-- WHAT YOU HAVE TO DO --
Please retype the listing exactly as it appears, skipping each picture.

-- GIVEN INFORMATION --

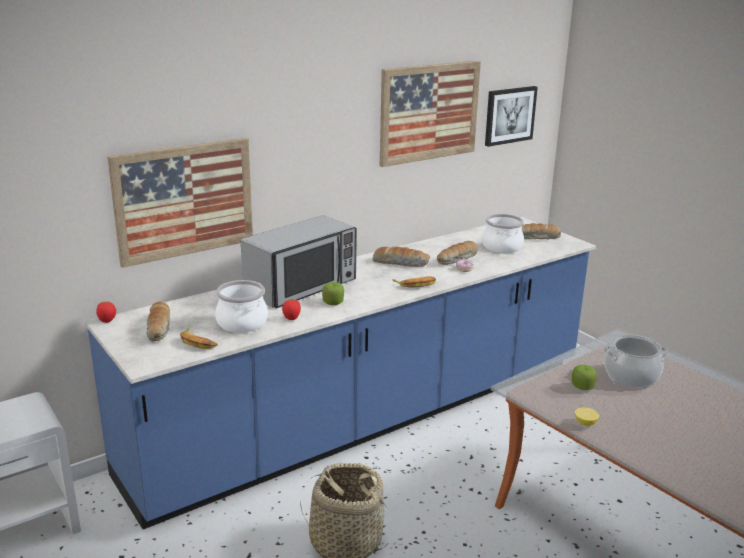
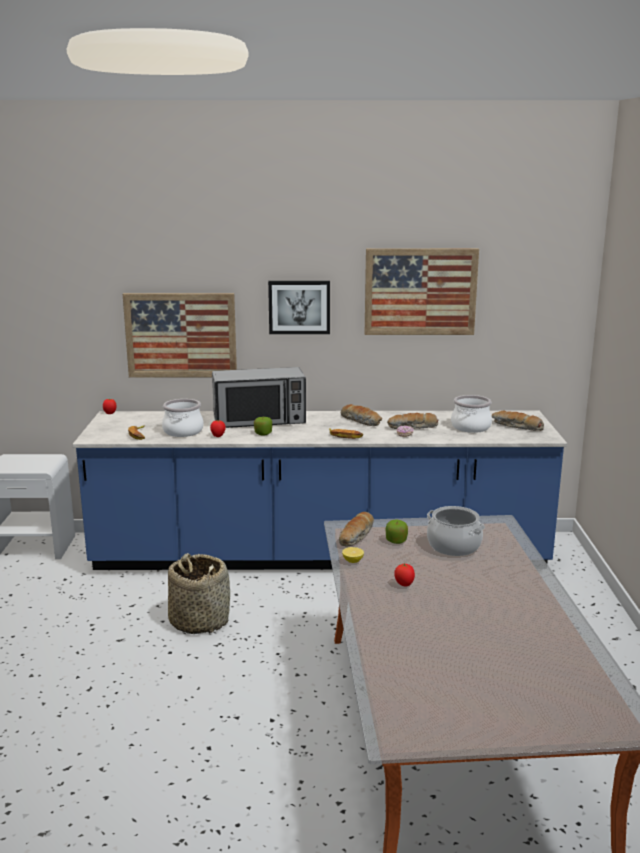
camera: 35 degrees right, 5 degrees down
bread [146,302,170,341] -> bread moved to [339,512,374,547]
picture [485,86,538,147] -> picture moved to [268,281,330,334]
none -> tomato [394,563,415,586]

-- EXERCISE ANSWER --
camera: 35 degrees right, 5 degrees down
bread [146,302,170,341] -> bread moved to [339,512,374,547]
picture [485,86,538,147] -> picture moved to [268,281,330,334]
none -> tomato [394,563,415,586]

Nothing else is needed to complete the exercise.